BEGIN Source records

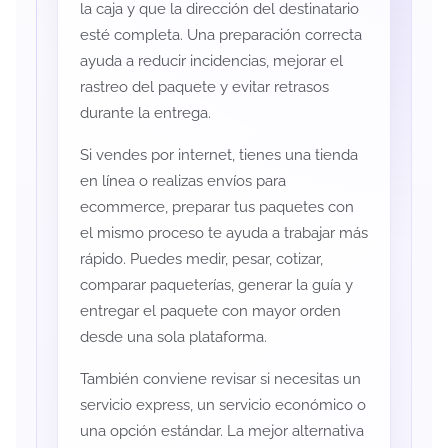
la caja y que la dirección del destinatario
esté completa. Una preparación correcta
ayuda a reducir incidencias, mejorar el
rastreo del paquete y evitar retrasos
durante la entrega.
Si vendes por internet, tienes una tienda
en línea o realizas envíos para
ecommerce, preparar tus paquetes con
el mismo proceso te ayuda a trabajar más
rápido. Puedes medir, pesar, cotizar,
comparar paqueterías, generar la guía y
entregar el paquete con mayor orden
desde una sola plataforma.
También conviene revisar si necesitas un
servicio express, un servicio económico o
una opción estándar. La mejor alternativa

END Source records

- Task brief -
The response consists of the lines above that contain "ayuda".

- Result of the task -
ayuda a reducir incidencias, mejorar el
el mismo proceso te ayuda a trabajar más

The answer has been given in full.